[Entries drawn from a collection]
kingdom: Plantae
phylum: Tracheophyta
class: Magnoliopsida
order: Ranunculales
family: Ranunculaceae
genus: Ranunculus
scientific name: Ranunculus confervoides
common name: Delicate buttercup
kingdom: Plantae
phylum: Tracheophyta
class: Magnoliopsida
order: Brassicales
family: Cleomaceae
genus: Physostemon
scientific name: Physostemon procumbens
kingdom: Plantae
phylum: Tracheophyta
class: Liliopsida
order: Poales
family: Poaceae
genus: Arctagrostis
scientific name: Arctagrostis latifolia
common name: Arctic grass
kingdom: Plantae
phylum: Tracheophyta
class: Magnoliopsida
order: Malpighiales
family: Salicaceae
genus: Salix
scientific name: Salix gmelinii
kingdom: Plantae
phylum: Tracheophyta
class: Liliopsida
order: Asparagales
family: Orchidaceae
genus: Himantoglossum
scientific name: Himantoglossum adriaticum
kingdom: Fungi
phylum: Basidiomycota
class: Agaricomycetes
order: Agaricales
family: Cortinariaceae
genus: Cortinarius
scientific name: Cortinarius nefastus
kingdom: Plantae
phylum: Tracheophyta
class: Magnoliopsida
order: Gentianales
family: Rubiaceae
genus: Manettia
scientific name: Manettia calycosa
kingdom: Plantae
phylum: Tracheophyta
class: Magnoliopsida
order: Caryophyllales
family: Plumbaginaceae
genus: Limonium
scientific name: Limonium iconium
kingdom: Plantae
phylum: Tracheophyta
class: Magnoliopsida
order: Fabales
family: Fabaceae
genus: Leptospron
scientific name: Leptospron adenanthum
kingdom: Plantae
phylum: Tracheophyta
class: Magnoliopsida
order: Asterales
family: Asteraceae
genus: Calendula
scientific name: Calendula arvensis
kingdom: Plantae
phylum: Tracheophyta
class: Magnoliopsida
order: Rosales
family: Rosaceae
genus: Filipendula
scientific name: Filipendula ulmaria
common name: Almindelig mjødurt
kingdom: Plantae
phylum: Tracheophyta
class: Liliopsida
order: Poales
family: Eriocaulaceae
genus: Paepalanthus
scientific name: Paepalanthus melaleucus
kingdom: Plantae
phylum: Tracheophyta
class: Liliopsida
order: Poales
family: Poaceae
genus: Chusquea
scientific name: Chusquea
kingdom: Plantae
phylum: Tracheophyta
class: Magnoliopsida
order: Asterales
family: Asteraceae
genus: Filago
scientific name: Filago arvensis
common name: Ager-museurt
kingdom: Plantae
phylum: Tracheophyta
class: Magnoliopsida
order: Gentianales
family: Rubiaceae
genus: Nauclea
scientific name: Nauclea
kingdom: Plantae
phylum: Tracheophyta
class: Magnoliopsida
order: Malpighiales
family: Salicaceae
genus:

▸ GIVEN INSTRUCTION
Arrange all the lines of the records above as a numbered list, skipping any blank lines.

▸ TASK RESULT
1. kingdom: Plantae
2. phylum: Tracheophyta
3. class: Magnoliopsida
4. order: Ranunculales
5. family: Ranunculaceae
6. genus: Ranunculus
7. scientific name: Ranunculus confervoides
8. common name: Delicate buttercup
9. kingdom: Plantae
10. phylum: Tracheophyta
11. class: Magnoliopsida
12. order: Brassicales
13. family: Cleomaceae
14. genus: Physostemon
15. scientific name: Physostemon procumbens
16. kingdom: Plantae
17. phylum: Tracheophyta
18. class: Liliopsida
19. order: Poales
20. family: Poaceae
21. genus: Arctagrostis
22. scientific name: Arctagrostis latifolia
23. common name: Arctic grass
24. kingdom: Plantae
25. phylum: Tracheophyta
26. class: Magnoliopsida
27. order: Malpighiales
28. family: Salicaceae
29. genus: Salix
30. scientific name: Salix gmelinii
31. kingdom: Plantae
32. phylum: Tracheophyta
33. class: Liliopsida
34. order: Asparagales
35. family: Orchidaceae
36. genus: Himantoglossum
37. scientific name: Himantoglossum adriaticum
38. kingdom: Fungi
39. phylum: Basidiomycota
40. class: Agaricomycetes
41. order: Agaricales
42. family: Cortinariaceae
43. genus: Cortinarius
44. scientific name: Cortinarius nefastus
45. kingdom: Plantae
46. phylum: Tracheophyta
47. class: Magnoliopsida
48. order: Gentianales
49. family: Rubiaceae
50. genus: Manettia
51. scientific name: Manettia calycosa
52. kingdom: Plantae
53. phylum: Tracheophyta
54. class: Magnoliopsida
55. order: Caryophyllales
56. family: Plumbaginaceae
57. genus: Limonium
58. scientific name: Limonium iconium
59. kingdom: Plantae
60. phylum: Tracheophyta
61. class: Magnoliopsida
62. order: Fabales
63. family: Fabaceae
64. genus: Leptospron
65. scientific name: Leptospron adenanthum
66. kingdom: Plantae
67. phylum: Tracheophyta
68. class: Magnoliopsida
69. order: Asterales
70. family: Asteraceae
71. genus: Calendula
72. scientific name: Calendula arvensis
73. kingdom: Plantae
74. phylum: Tracheophyta
75. class: Magnoliopsida
76. order: Rosales
77. family: Rosaceae
78. genus: Filipendula
79. scientific name: Filipendula ulmaria
80. common name: Almindelig mjødurt
81. kingdom: Plantae
82. phylum: Tracheophyta
83. class: Liliopsida
84. order: Poales
85. family: Eriocaulaceae
86. genus: Paepalanthus
87. scientific name: Paepalanthus melaleucus
88. kingdom: Plantae
89. phylum: Tracheophyta
90. class: Liliopsida
91. order: Poales
92. family: Poaceae
93. genus: Chusquea
94. scientific name: Chusquea
95. kingdom: Plantae
96. phylum: Tracheophyta
97. class: Magnoliopsida
98. order: Asterales
99. family: Asteraceae
100. genus: Filago
101. scientific name: Filago arvensis
102. common name: Ager-museurt
103. kingdom: Plantae
104. phylum: Tracheophyta
105. class: Magnoliopsida
106. order: Gentianales
107. family: Rubiaceae
108. genus: Nauclea
109. scientific name: Nauclea
110. kingdom: Plantae
111. phylum: Tracheophyta
112. class: Magnoliopsida
113. order: Malpighiales
114. family: Salicaceae
115. genus:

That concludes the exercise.